Bitterman and a research team manually reviewed 800 clinician notes from 770 patients with cancer who received radiotherapy at Brigham and Women’s Hospital. They tagged sentences that referred to a patient’s employment status, housing, transportation, parental status, relationships or social support.
Using the data, the researchers trained language models to identify social determinants of health information within the EHR. When testing their generative AI model on an additional 400 clinic notes, the researchers found the model could identify 93.8% of patients with adverse social determinants of health. Official diagnostic codes, by comparison, only include this information in 2% of cases.

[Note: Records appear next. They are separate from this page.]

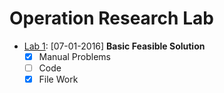Operation Research Lab
======================

- [Lab 1](07-01-2016/problem1.md): [07-01-2016] **Basic Feasible Solution**
	- [x] Manual Problems 
	- [ ] Code
	- [x] File Work  
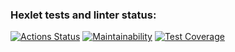 ### Hexlet tests and linter status:
[![Actions Status](https://github.com/CerberStrix/frontend-project-lvl3/workflows/hexlet-check/badge.svg)](https://github.com/CerberStrix/frontend-project-lvl3/actions)
[![Maintainability](https://api.codeclimate.com/v1/badges/4ca9047f8e3a4cec5e95/maintainability)](https://codeclimate.com/github/CerberStrix/frontend-project-lvl3/maintainability)
[![Test Coverage](https://api.codeclimate.com/v1/badges/4ca9047f8e3a4cec5e95/test_coverage)](https://codeclimate.com/github/CerberStrix/frontend-project-lvl3/test_coverage)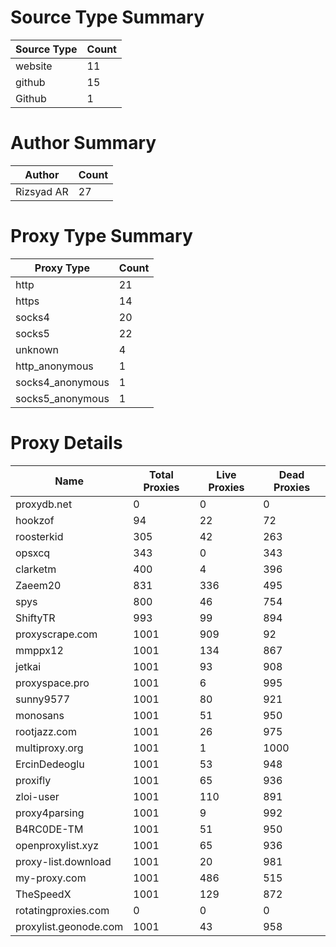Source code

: # Source Type Summary

| Source Type | Count |
|-------------|-------|
| website | 11 |
| github | 15 |
| Github | 1 |


# Author Summary

| Author | Count |
|--------|-------|
| Rizsyad AR | 27 |


# Proxy Type Summary

| Proxy Type | Count |
|------------|-------|
| http | 21 |
| https | 14 |
| socks4 | 20 |
| socks5 | 22 |
| unknown | 4 |
| http_anonymous | 1 |
| socks4_anonymous | 1 |
| socks5_anonymous | 1 |


# Proxy Details

| Name | Total Proxies | Live Proxies | Dead Proxies |
|------|---------------|--------------|---------------|
| proxydb.net | 0 | 0 | 0 |
| hookzof | 94 | 22 | 72 |
| roosterkid | 305 | 42 | 263 |
| opsxcq | 343 | 0 | 343 |
| clarketm | 400 | 4 | 396 |
| Zaeem20 | 831 | 336 | 495 |
| spys | 800 | 46 | 754 |
| ShiftyTR | 993 | 99 | 894 |
| proxyscrape.com | 1001 | 909 | 92 |
| mmppx12 | 1001 | 134 | 867 |
| jetkai | 1001 | 93 | 908 |
| proxyspace.pro | 1001 | 6 | 995 |
| sunny9577 | 1001 | 80 | 921 |
| monosans | 1001 | 51 | 950 |
| rootjazz.com | 1001 | 26 | 975 |
| multiproxy.org | 1001 | 1 | 1000 |
| ErcinDedeoglu | 1001 | 53 | 948 |
| proxifly | 1001 | 65 | 936 |
| zloi-user | 1001 | 110 | 891 |
| proxy4parsing | 1001 | 9 | 992 |
| B4RC0DE-TM | 1001 | 51 | 950 |
| openproxylist.xyz | 1001 | 65 | 936 |
| proxy-list.download | 1001 | 20 | 981 |
| my-proxy.com | 1001 | 486 | 515 |
| TheSpeedX | 1001 | 129 | 872 |
| rotatingproxies.com | 0 | 0 | 0 |
| proxylist.geonode.com | 1001 | 43 | 958 |
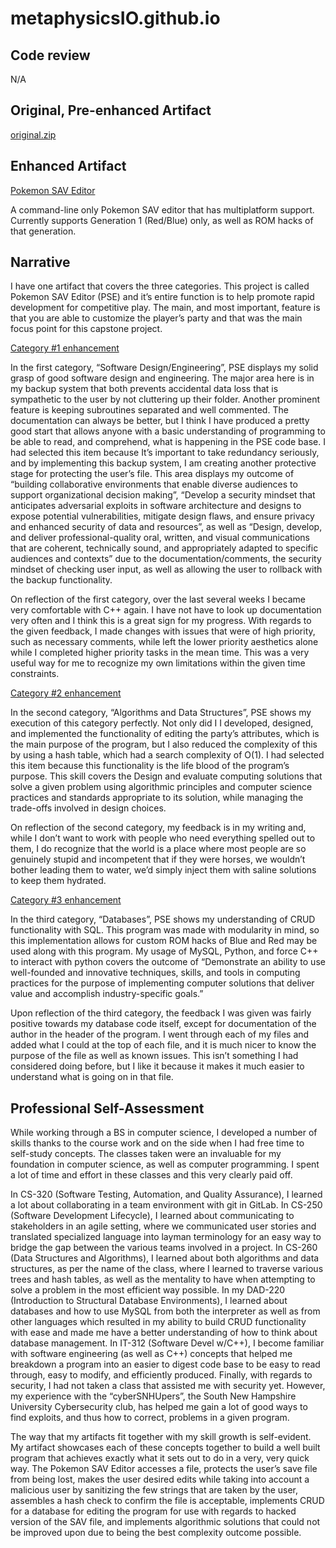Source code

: # metaphysicsIO.github.io

## Code review
N/A 

## Original, Pre-enhanced Artifact

[original.zip](original.zip)

## Enhanced Artifact
[Pokemon SAV Editor](https://github.com/metaphysicsIO/Pokemon-Sav-Editor)

A command-line only Pokemon SAV editor that has multiplatform support.
Currently supports Generation 1 (Red/Blue) only, as well as ROM hacks of that
generation.



## Narrative

I have one artifact that covers the three categories. This project is
called Pokemon SAV Editor (PSE) and it’s entire function is to help promote
rapid development for competitive play. The main, and most important,
feature is that you are able to customize the player’s party and that was
the main focus point for this capstone project.

[Category #1 enhancement](https://github.com/metaphysicsIO/Pokemon-Sav-Editor/commit/85a60e088b64477fb5935a9bea738d79beeda7ea)

In the first category, “Software Design/Engineering”, PSE displays my solid
grasp of good software design and engineering. The major area here is in my
backup system that both prevents accidental data loss that is sympathetic
to the user by not cluttering up their folder. Another prominent feature is
keeping subroutines separated and well commented. The documentation can
always be better, but I think I have produced a pretty good start that
allows anyone with a basic understanding of programming to be able to read,
and comprehend, what is happening in the PSE code base. I had selected this
item because It’s important to take redundancy seriously, and by
implementing this backup system, I am creating another protective stage for
protecting the user’s file. This area displays my outcome of “building
collaborative environments that enable diverse audiences to support
organizational decision making”, “Develop a security mindset that
anticipates adversarial exploits in software architecture and designs to
expose potential vulnerabilities, mitigate design flaws, and ensure privacy
and enhanced security of data and resources”, as well as “Design, develop,
and deliver professional-quality oral, written, and visual communications
that are coherent, technically sound, and appropriately adapted to specific
audiences and contexts” due to the documentation/comments, the security
mindset of checking user input, as well as allowing the user to rollback
with the backup functionality.

On reflection of the first category, over the last several weeks I became
very comfortable with C++ again. I have not have to look up documentation
very often and I think this is a great sign for my progress. With regards
to the given feedback, I made changes with issues that were of high
priority, such as necessary comments, while left the lower priority
aesthetics alone while I completed higher priority tasks in the mean time.
This was a very useful way for me to recognize my own limitations within
the given time constraints.

[Category #2 enhancement](https://github.com/metaphysicsIO/Pokemon-Sav-Editor/commit/a1f7155a1ea42fd7afa1c1546d11a6412dbd06bd)

In the second category, “Algorithms and Data Structures”, PSE shows my
execution of this category perfectly. Not only did I I developed, designed,
and implemented the functionality of editing the party’s attributes, which
is the main purpose of the program, but I also reduced the complexity of
this by using a hash table, which had a search complexity of O(1). I had
selected this item because this functionality is the life blood of the
program’s purpose. This skill covers the Design and evaluate computing
solutions that solve a given problem using algorithmic principles and
computer science practices and standards appropriate to its solution, while
managing the trade-offs involved in design choices.

On reflection of the second category, my feedback is in my writing and,
while I don’t want to work with people who need everything spelled out to
them, I do recognize that the world is a place where most people are so
genuinely stupid and incompetent that if they were horses, we wouldn’t
bother leading them to water, we’d simply inject them with saline solutions
to keep them hydrated.

[Category #3 enhancement](https://github.com/metaphysicsIO/Pokemon-Sav-Editor/commit/211369a126af84b5771e346ca5a3811a053ed172)

In the third category, “Databases”, PSE shows my understanding of CRUD
functionality with SQL. This program was made with modularity in mind, so
this implementation allows for custom ROM hacks of Blue and Red may be used
along with this program. My usage of MySQL, Python, and force C++ to
interact with python covers the outcome of “Demonstrate an ability to use
well-founded and innovative techniques, skills, and tools in computing
practices for the purpose of implementing computer solutions that deliver
value and accomplish industry-specific goals.”

Upon reflection of the third category, the feedback I was given was fairly
positive towards my database code itself, except for documentation of the
author in the header of the program. I went through each of my files and
added what I could at the top of each file, and it is much nicer to know
the purpose of the file as well as known issues. This isn’t something I had
considered doing before, but I like it because it makes it much easier to
understand what is going on in that file.

## Professional Self-Assessment

While working through a BS in computer science, I developed a number of
skills thanks to the course work and on the side when I had free time to
self-study concepts. The classes taken were an invaluable for my foundation
in computer science, as well as computer programming. I spent a lot of time
and effort in these classes and this very clearly paid off.

In CS-320 (Software Testing, Automation, and Quality Assurance), I learned
a lot about collaborating in a team environment with git in GitLab. In
CS-250 (Software Development Lifecycle), I learned about communicating to
stakeholders in an agile setting, where we communicated user stories and
translated specialized language into layman terminology for an easy way to
bridge the gap between the various teams involved in a project. In CS-260
(Data Structures and Algorithms), I learned about both algorithms and data
structures, as per the name of the class, where I learned to traverse
various trees and hash tables, as well as the mentality to have when
attempting to solve a problem in the most efficient way possible. In my
DAD-220 (Introduction to Structural Database Environments), I learned about
databases and how to use MySQL from both the interpreter as well as from
other languages which resulted in my ability to build CRUD functionality
with ease and made me have a better understanding of how to think about
database management. In IT-312 (Software Devel w/C++), I become familiar
with software engineering (as well as C++) concepts that helped me
breakdown a program into an easier to digest code base to be easy to read
through, easy to modify, and efficiently produced. Finally, with regards to
security, I had not taken a class that assisted me with security yet.
However, my experience with the “cyberSNHUpers”, the South New Hampshire
University Cybersecurity club, has helped me gain a lot of good ways to
find exploits, and thus how to correct, problems in a given program. 

The way that my artifacts fit together with my skill growth is
self-evident. My artifact showcases each of these concepts together to
build a well built program that achieves exactly what it sets out to do in
a very, very quick way. The Pokemon SAV Editor accesses a file, protects
the user’s save file from being lost, makes the user desired edits while
taking into account a malicious user by sanitizing the few strings that are
taken by the user, assembles a hash check to confirm the file is
acceptable, implements CRUD for a database for editing the program for use
with regards to hacked version of the SAV file, and implements algorithmic
solutions that could not be improved upon due to being the best complexity
outcome possible.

“There is evidence that patients may have previously had challenges with transportation, housing…employment issues that limit their ability to get care,” Bitterman said. “It just tends to be very sparsely documented, if it is documented.”
The researchers compared their model against OpenAI’s GPT-4 model. The researchers fed GPT-4 fake, but similar, data since it’s not complaint with the Health Insurance Portability and Accountability Act. The fine-tuned model performed better and was less prone to bias than the ChatGPT models, Bitterman said.
“We’re not at a place where these large-language models are so good at handling clinical texts and understanding what we mean when we're asking about clinical questions and classifications,” Bitterman said. “We can’t yet rely on them without the additional effort [to fine tune them]."
Bitterman acknowledged the limited reach of all generative AI models in this area because social determinants of health affecting a patient may not be documented. Her team plans additional research on how bias is learned by generative AI models.
Results of the study were published Thursday in npj Digital Medicine.